006.03(A)(i)EXCEPTION. If the termination of personal assistance services is because of loss of Medicaid eligibility, the effective date of the termination must match the effective date of the termination of Medicaid eligibility.
006.03(B)CHANGES TO AUTHORIZATION. The Department will notify the client in writing of any change in the authorized service, including:
(i) Change in service tasks to be provided;
(ii) Change in authorized units;
(iii) Change in approved provider; or
(iv) Change in authorization period.
006.03(C)DENIAL AND TERMINATION REASONS. The Department will provide notice of denying or terminating eligibility for the following reasons:
(i) The client has no personal assistance service need;
(ii) The client's needs are being met by another source;
(iii) The client has not supplied needed information to complete the eligibility process;
(iv) The client fails to meet the specified eligibility criteria in this chapter;
(v) The Department and the client cannot agree on the s pecific component(s) of the service plan, including services to be provided, and number of units to be authorized;
(vi) The client voluntarily closes their personal assistance services case;
(vii) The client moves out of Nebraska;
(viii) The client dies;
(ix) The Department loses contact with the client and their whereabouts are unknown;
(x) The client has not made themselves available to the provider(s) at scheduled times by being home or at other designated locations, three or more times in a 30-day period;
(xi) The client or household member has demonstrated violence toward the provider(s);
(xii) The client has provided an unsafe and dangerous environment in which the provider(s) has been expected to work;
(xiii) An authorization period is ending and the client has not acted upon the Department's written notice of the need for re-authorization; or
(xiv) The client fails to comply with any of the client responsibilities in this chapter.

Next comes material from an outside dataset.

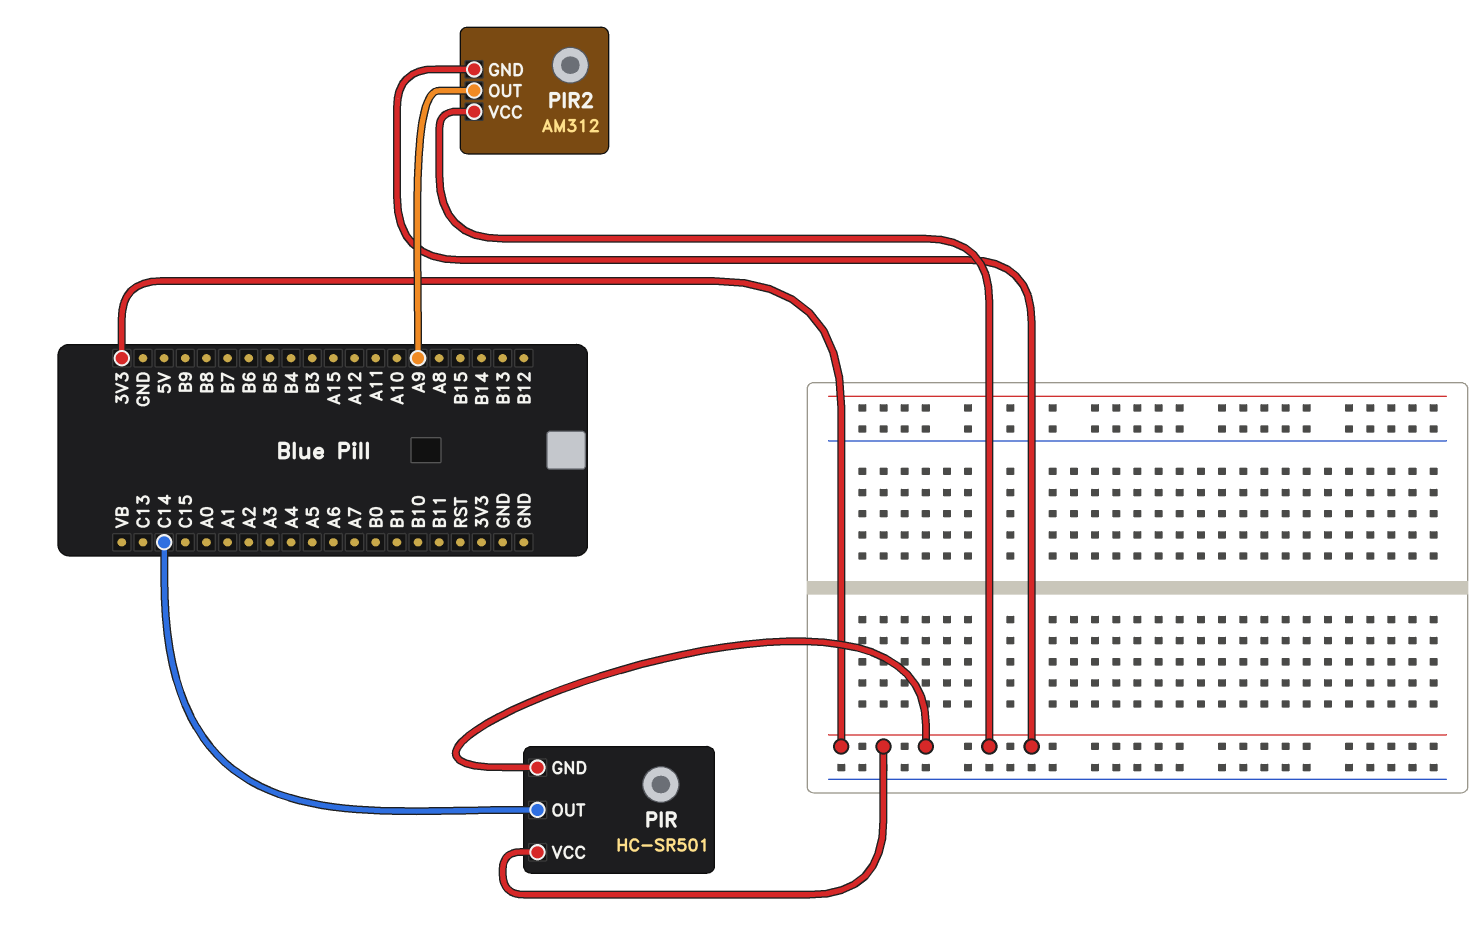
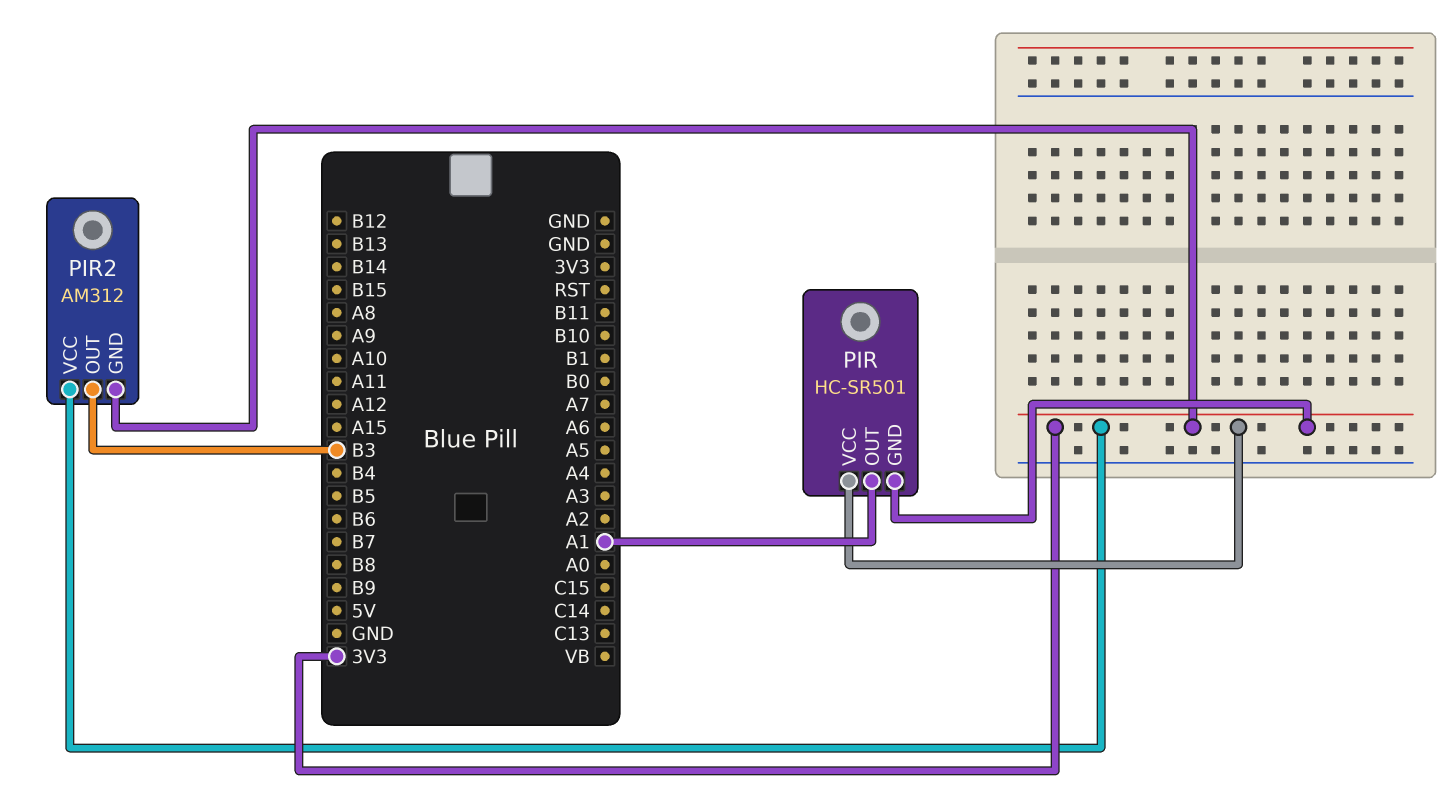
PIR pin OUT: C14 -> A1
PIR2 pin OUT: A9 -> B3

006.03(D)ADVANCE NOTICE NOT REQUIRED. Ten-day notice, in accordance with 15-006.03 and 477 NAC 9, is not required in the following situations:
(i) The Department has factual information confirming the death of a client;
(ii) The Department receives a clear written statement signed by a client that they no longer wish to receive services;
(iii) The client has been admitted to a nursing facility, intermediate care facility for persons with developmental disabilities, or institution for mental disease;
(iv) The client's whereabouts are unknown; or
(v) The client has been accepted for Medicaid services by another state.
006.04CLIENT APPEALS OF ADVERSE ACTIONS. Persons who request, apply for, or receive services may appeal any adverse action or inaction of the Department in accordance with NAC Title 465.